Beweeg de bandoproller eerst in de
tegenovergestelde richting en verwijder
het eventueel aanwezige obstakel.
Nu kan het rolluik ook in de oorspronkelijke
bewegingsrichting weer worden bewogen.
Overbelastingsbeveiliging
De superrollo GW190 / GW195 is beveiligd tegen
overbelasting.
Als de aandrijving bij de OMHOOG ( ▲ )-beweging
blokkeert (bijv. door bevriezing), dan wordt de super-
rollo GW190 / GW195 uitgeschakeld.
Verwijder eerst de oorzaak van de schaduw.
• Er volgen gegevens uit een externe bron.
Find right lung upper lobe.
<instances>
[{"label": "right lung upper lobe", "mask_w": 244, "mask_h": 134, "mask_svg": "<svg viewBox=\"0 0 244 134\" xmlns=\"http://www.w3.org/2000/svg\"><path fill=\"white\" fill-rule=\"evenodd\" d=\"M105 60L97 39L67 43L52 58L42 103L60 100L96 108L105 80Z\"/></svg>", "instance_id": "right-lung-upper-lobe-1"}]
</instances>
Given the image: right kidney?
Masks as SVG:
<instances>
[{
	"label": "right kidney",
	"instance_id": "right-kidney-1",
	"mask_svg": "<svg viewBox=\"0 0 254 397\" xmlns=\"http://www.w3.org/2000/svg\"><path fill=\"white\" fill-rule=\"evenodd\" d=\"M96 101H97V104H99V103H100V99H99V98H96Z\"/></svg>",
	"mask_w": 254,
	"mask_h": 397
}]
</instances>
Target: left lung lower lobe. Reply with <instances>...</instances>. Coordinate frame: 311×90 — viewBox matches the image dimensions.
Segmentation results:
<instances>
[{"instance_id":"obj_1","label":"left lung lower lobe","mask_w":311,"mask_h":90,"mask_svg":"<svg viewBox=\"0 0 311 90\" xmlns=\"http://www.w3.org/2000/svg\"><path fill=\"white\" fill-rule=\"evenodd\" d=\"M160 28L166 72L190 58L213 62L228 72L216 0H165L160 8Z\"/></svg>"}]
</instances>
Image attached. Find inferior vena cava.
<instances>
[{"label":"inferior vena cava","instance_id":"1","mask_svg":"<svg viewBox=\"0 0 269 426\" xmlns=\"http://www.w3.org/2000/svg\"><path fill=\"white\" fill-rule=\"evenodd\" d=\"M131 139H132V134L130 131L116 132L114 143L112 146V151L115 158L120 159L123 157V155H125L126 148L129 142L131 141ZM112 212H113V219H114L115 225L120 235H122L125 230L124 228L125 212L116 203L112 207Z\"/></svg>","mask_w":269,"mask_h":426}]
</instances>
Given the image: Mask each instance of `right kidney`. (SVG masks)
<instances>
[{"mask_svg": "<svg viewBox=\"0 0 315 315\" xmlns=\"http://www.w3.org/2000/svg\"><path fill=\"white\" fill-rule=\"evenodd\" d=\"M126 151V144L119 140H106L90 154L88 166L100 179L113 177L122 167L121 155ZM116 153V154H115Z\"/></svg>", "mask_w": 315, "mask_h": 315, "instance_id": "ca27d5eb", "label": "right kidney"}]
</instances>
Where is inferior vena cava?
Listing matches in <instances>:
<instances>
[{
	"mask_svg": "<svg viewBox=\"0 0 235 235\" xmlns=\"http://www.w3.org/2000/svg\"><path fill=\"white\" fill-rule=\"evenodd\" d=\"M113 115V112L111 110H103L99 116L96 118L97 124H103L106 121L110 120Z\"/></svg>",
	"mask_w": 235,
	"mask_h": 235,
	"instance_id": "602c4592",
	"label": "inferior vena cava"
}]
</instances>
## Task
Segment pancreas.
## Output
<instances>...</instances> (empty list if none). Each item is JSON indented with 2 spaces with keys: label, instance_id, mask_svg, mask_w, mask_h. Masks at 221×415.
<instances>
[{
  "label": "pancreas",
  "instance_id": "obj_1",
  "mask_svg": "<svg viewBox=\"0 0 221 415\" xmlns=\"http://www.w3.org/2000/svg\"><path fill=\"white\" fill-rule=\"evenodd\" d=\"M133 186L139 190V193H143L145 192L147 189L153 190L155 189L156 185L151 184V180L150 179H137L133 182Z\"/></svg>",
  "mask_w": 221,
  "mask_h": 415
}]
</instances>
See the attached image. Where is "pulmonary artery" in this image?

Daarna functioneert de superrollo GW190 / GW195
weer in beide richtingen.
i
Bij uitval van de obstakelherkenning bestaat er
verwondingsgevaar.
De band moet zo gelijkmatig mogelijk opgerold
zijn om de obstakelherkenning veilig te laten
functioneren.
Let op of de band na een activering van de
obstakelherkenning weer recht en gelijkmatig
wordt afgewikkeld wanneer het rolluik wordt
gebruikt.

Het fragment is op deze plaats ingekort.